I spent the last week in Taipei, Taiwan visiting a customer.

I've been all over Asia, but this was my first trip to Taiwan, other than catching a connecting flight at the airport.

I'm sitting here at Taiwan International Airport waiting for my 12 hour flight to Seattle, reflecting on my week.

I love Taiwan and its people. The city is on the move. People are hustling and working hard. Yet, they are extraordinarily friendly and caring.

Last night we went to Tower 101, which is one of the tallest buildings in the world. Until very recently, it also had the fastest elevator in the world. We climbed from the 5th floor to the observation deck on the 89th floor in a matter of seconds. The view was spectacular.

Taipei 101 is designed to withstand typhoon winds and earthquake tremors. Inside the building there is a 660 metric ton steel pendulum (my pic is on the left) which acts as a mass damper that sways to offset movements in the building caused by strong gusts of wind. It's the largest mass damper in the world and the building is an engineering marvel.

Afterwards, we had diner at a great restaurant that specializes in dumplings.

-------------------------

# [What you need to do]
1. In the Taipei travel account, what is the weight of the steel pendulum inside Taipei 101?
2. Resume the Taipei travel account, starting after its final sentence.
The records that follow are separate material and are unrelated to the Taipei travel account.

-------------------------

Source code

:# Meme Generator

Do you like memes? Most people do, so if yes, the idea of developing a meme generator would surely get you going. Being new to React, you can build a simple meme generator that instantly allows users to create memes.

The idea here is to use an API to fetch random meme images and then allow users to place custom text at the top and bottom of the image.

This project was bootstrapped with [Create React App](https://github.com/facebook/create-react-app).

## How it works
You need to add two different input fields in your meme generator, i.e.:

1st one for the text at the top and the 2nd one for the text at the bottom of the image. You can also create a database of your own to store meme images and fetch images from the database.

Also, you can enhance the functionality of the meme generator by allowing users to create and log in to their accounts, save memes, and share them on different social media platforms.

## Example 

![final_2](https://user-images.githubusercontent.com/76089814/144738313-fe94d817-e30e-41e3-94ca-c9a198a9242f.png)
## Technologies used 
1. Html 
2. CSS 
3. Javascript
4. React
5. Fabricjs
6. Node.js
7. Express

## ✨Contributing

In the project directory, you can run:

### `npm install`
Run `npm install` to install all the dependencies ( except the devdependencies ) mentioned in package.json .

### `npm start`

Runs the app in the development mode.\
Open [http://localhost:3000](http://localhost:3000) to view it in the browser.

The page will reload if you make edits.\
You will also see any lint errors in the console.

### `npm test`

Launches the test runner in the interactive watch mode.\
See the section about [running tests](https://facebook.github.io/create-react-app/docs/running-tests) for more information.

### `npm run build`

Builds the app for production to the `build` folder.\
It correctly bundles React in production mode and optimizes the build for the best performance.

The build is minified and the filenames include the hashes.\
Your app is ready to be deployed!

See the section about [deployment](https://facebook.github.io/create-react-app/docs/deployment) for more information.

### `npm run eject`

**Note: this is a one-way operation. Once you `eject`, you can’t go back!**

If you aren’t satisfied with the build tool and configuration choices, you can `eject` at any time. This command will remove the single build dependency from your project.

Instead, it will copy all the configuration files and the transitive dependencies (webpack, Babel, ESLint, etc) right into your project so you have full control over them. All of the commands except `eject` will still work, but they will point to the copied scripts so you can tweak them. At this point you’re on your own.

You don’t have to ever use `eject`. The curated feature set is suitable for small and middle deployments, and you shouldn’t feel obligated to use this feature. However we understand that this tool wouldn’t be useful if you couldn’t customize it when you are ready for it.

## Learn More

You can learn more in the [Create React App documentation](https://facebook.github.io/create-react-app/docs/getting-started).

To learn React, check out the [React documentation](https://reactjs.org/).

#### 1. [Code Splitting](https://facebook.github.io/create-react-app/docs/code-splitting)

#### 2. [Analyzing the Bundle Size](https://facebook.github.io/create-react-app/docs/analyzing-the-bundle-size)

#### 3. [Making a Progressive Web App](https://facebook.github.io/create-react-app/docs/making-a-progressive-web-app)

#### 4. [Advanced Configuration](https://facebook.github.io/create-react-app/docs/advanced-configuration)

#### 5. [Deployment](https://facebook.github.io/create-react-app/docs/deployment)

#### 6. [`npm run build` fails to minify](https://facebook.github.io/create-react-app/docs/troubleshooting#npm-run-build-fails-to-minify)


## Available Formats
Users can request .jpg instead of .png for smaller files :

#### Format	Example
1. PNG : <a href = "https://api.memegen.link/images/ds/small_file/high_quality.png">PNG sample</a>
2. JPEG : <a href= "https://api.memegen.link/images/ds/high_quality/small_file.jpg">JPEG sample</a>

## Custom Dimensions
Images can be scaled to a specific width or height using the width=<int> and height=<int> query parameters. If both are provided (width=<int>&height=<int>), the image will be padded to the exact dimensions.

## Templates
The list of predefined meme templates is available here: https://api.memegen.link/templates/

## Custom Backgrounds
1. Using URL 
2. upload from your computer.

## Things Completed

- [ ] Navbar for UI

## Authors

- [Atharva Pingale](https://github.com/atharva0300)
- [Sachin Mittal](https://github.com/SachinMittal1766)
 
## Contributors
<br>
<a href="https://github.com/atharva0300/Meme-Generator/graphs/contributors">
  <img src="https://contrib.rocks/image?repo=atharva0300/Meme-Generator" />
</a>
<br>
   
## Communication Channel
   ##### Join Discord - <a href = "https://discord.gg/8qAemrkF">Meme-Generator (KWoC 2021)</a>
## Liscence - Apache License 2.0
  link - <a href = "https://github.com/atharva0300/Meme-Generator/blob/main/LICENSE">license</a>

-------------------------

# [Answers to the exercise]
1. 660 metric tons.

2.
We were sitting at diner, looking at all of the energy in the city, the wonderful people, and everything that they've accomplished over the last 50 years. I couldn't help but think that if Chiang Kai Shek didn't lead 2 million people off of the mainland, all of these people and what they've accomplished wouldn't be here because the communists would have murdered their parents and grandparents for rebelling just as the communists murdered so many others.

Our thoughts quickly drifted to the problems we face in America. Although the American left haven't turned into mass murders (yet), they are killing the country nevertheless.

In Taiwan and the rest of Asia, you are expected to work and take care of yourself. If you can't, you rely on your family. In America (and Europe) the government's welfare system has destroyed the family by replacing it with a faceless, uncaring bureaucracy. They've also replaced our core values of hard work and responsibility with sloth and dependency. So, you've been on unemployment insurance for 2 years???!!! No problem, Obama and his minions will let you ride out the rest of your miserable life at the taxpayer's expense.

At one point last night I told my colleague that we should take every big mouth leftist in the U.S., and dump them off in Taiwan, the Philippines or elsewhere in Asia without a penny in their pocket. If they can manage to survive a year, both they and America would be better off when they come back. I seriously doubt that many of them could survive.

It's getting close to boarding time. I am so glad to becoming back to America with another shining example of how the American values of hardwork, thrift, and personal responsibility translate into success in every society. It is so sad that many Americans are losing those very values.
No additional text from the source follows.